• TO-DO ITEM: In the rows below, copy out the lines from the one containing "Unadvertised /64s" through the one containing "The 0e60505124e8… series", both included, without changing anything in them.

[TASK INPUT]

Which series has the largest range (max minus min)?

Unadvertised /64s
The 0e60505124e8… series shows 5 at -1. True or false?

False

[/TASK INPUT]
[TASK INPUT]

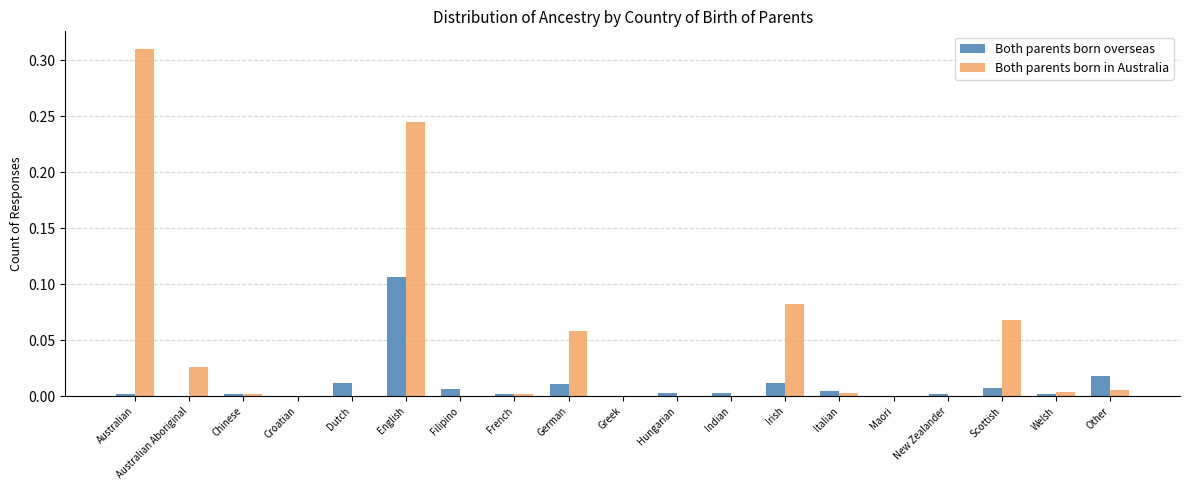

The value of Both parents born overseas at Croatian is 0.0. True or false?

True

[/TASK INPUT]

• EXERCISE SOLUTION:
Unadvertised /64s
The 0e60505124e8… series shows 5 at -1. True or false?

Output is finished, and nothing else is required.